**Supplied text:**
====

Ali has not challenged the trial court's decision to authorize substitute service, and the record reflects that substitute service was in strict compliance with the trial court's order. Ali complains that he did not receive actual notice. Because actual notice is immaterial in determining whether Ali was properly served by substitute service, we overrule this issue.

The Craddock Requirements

Next, Ali argues he is entitled to a new trial because he satisfied the Craddock standard for setting aside a default judgment. See Craddock v. Sunshine Bus Lines, Inc., 133 S.W.2d 124, 126 (Tex. 1939). Under Craddock, Ali must show: (1) his failure to answer was not intentional or the result of conscious indifference, but was due to a mistake or accident; (2) his motion for new trial sets up a meritorious defense; and (3) the granting of a new trial will not operate to cause delay or injury to the firm. Milestone Operating, Inc. v. ExxonMobil Corp., 388 S.W.3d 307, 309 (Tex. 2012).

We review a trial court's refusal to grant a new trial for an abuse of discretion. Utz v. McKenzie, 397 S.W.3d 273, 278 (Tex. App.-Dallas 2013, no pet.). The trial court abuses its discretion when it fails to grant a new trial when all three elements of the Craddock test are met. Id. The defaulting defendant bears the burden of proving all three elements are met. Id.

Consciously indifferent conduct exists when the defendant knew he was sued but did not care. Milestone, 388 S.W.3d at 310; Sutherland v. Spencer, 376 S.W.3d 752, 755 (Tex. 2012). A defendant satisfies his burden under this element when his factual assertions, if true, negate his intentional or consciously indifferent conduct and the factual assertions are not controverted by the plaintiff. Milestone, 388 S.W.3d at 310; Full of Faith Christian Ctr., Inc. v. May, No. 05-20-00859-CV, 2022 WL 3273726, at *2 (Tex. App.-Dallas Aug. 11, 2022, pet. denied) (mem. op.). Generally, some excuse, although not necessarily a good one, will suffice to show that a defendant's failure to file an answer was not because the defendant did not care. Sutherland, 376 S.W.3d at 755 .

In his motion, Ali asserted his failure to answer was not intentional or the result of conscious indifference. The trial court authorized substitute service by the posting of the citation and petition on Ali's front door. In an affidavit incorporated into his motion, Ali denied receiving any documents affixed to his front door. He declared he was unaware of the lawsuit until he received the letter from the district clerk after the court granted the default judgment.

Ali gave an excuse that showed his failure to answer was due to an accident or mistake, not conscious indifference, especially in light of the process server's acknowledgement that Ali's house was in "a cluster of houses with the same street address but different street names." At the hearing, the firm argued Ali was consciously indifferent and pointed to things that occurred prior to the substitute service to suggest Ali evaded personal service. The firm called Ali as a witness, but did not question him about any documents attached to his door or present evidence to directly counter Ali's statement that he never received them. Ali met the first Craddock requirement.

====

**Data records:**
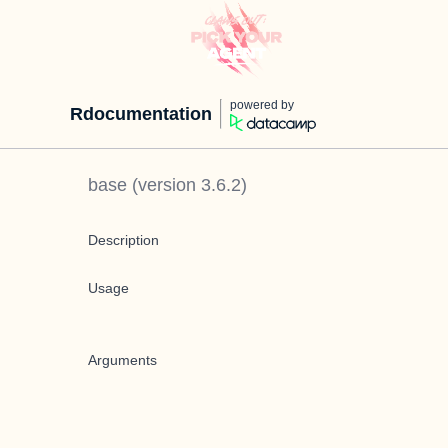
powered by
Rdocumentation
base
(version
3.6.2
)
Description
Usage
Arguments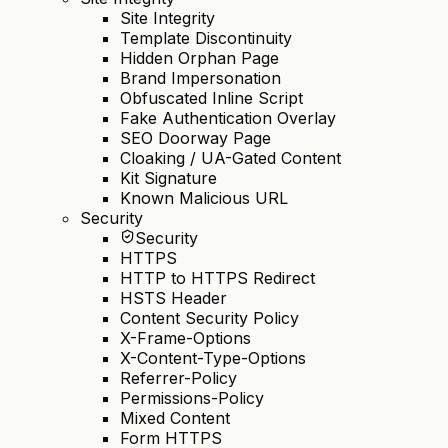
Site Integrity
Template Discontinuity
Hidden Orphan Page
Brand Impersonation
Obfuscated Inline Script
Fake Authentication Overlay
SEO Doorway Page
Cloaking / UA-Gated Content
Kit Signature
Known Malicious URL
Security
Security
HTTPS
HTTP to HTTPS Redirect
HSTS Header
Content Security Policy
X-Frame-Options
X-Content-Type-Options
Referrer-Policy
Permissions-Policy
Mixed Content
Form HTTPS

====

Using the opinion excerpt, explain why the court concluded that Ali met the first Craddock requirement. Answer in one to three sentences.

**Answer space:** Ali's excuse, that he never received the documents posted on his front door and did not know of the suit until the clerk's letter after the default judgment, showed an accident or mistake rather than conscious indifference. This was especially so because the process server acknowledged that Ali's house was in "a cluster of houses with the same street address but different street names." The firm called Ali as a witness but did not question him about the documents on his door or present evidence directly countering his statement that he never received them.